What you are asked to do
Please copy the data exactly as it stands, minus the images.

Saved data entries
******************************

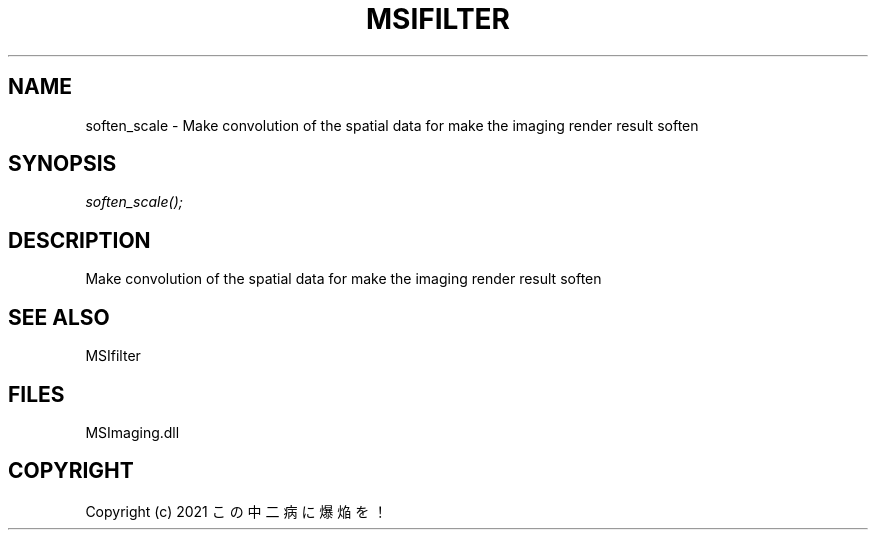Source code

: .\" man page create by R# package system.
.TH MSIFILTER 1 2000-Jan "soften_scale" "soften_scale"
.SH NAME
soften_scale \- Make convolution of the spatial data for make the imaging render result soften
.SH SYNOPSIS
\fIsoften_scale();\fR
.SH DESCRIPTION
.PP
Make convolution of the spatial data for make the imaging render result soften
.PP
.SH SEE ALSO
MSIfilter
.SH FILES
.PP
MSImaging.dll
.PP
.SH COPYRIGHT
Copyright (c) 2021 この中二病に爆焔を！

******************************

Expected output
Source code

: .\" man page create by R# package system.
.TH MSIFILTER 1 2000-Jan "soften_scale" "soften_scale"
.SH NAME
soften_scale \- Make convolution of the spatial data for make the imaging render result soften
.SH SYNOPSIS
\fIsoften_scale();\fR
.SH DESCRIPTION
.PP
Make convolution of the spatial data for make the imaging render result soften
.PP
.SH SEE ALSO
MSIfilter
.SH FILES
.PP
MSImaging.dll
.PP
.SH COPYRIGHT
Copyright (c) 2021 この中二病に爆焔を！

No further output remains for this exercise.